• **Exercise prompt**: Render the items from the line containing "Wrap output in <instances>...</instances>. Mask" through the last line of the items as a JSON list of strings, one string per line, leaving out blank lines.

• **Dataset rows**:

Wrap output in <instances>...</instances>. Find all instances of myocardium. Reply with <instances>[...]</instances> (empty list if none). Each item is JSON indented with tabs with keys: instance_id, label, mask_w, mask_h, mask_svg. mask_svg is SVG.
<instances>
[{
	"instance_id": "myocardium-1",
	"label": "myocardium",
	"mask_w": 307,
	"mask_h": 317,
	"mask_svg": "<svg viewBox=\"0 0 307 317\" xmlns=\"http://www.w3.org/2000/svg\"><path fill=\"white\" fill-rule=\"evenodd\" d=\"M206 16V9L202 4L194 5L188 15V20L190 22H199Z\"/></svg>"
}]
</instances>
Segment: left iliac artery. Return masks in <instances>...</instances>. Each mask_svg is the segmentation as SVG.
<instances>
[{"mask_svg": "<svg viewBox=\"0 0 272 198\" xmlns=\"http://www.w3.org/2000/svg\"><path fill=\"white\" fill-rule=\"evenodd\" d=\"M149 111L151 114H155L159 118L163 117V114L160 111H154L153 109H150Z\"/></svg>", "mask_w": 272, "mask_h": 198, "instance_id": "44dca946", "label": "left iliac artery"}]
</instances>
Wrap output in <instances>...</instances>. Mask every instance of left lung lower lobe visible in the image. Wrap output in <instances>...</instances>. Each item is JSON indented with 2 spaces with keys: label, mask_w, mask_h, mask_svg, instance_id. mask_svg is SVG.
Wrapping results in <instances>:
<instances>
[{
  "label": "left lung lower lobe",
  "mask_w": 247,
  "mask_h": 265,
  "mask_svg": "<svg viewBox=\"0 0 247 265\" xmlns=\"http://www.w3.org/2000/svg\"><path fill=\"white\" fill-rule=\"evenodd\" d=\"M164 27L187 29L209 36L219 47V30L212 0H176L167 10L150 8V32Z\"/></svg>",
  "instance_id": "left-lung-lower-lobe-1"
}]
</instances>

• **Finished answer**:
[
  "Wrap output in <instances>...</instances>. Mask every instance of left lung lower lobe visible in the image. Wrap output in <instances>...</instances>. Each item is JSON indented with 2 spaces with keys: label, mask_w, mask_h, mask_svg, instance_id. mask_svg is SVG.",
  "Wrapping results in <instances>:",
  "<instances>",
  "[{",
  "  \"label\": \"left lung lower lobe\",",
  "  \"mask_w\": 247,",
  "  \"mask_h\": 265,",
  "  \"mask_svg\": \"<svg viewBox=\\\"0 0 247 265\\\" xmlns=\\\"http://www.w3.org/2000/svg\\\"><path fill=\\\"white\\\" fill-rule=\\\"evenodd\\\" d=\\\"M164 27L187 29L209 36L219 47V30L212 0H176L167 10L150 8V32Z\\\"/></svg>\",",
  "  \"instance_id\": \"left-lung-lower-lobe-1\"",
  "}]",
  "</instances>"
]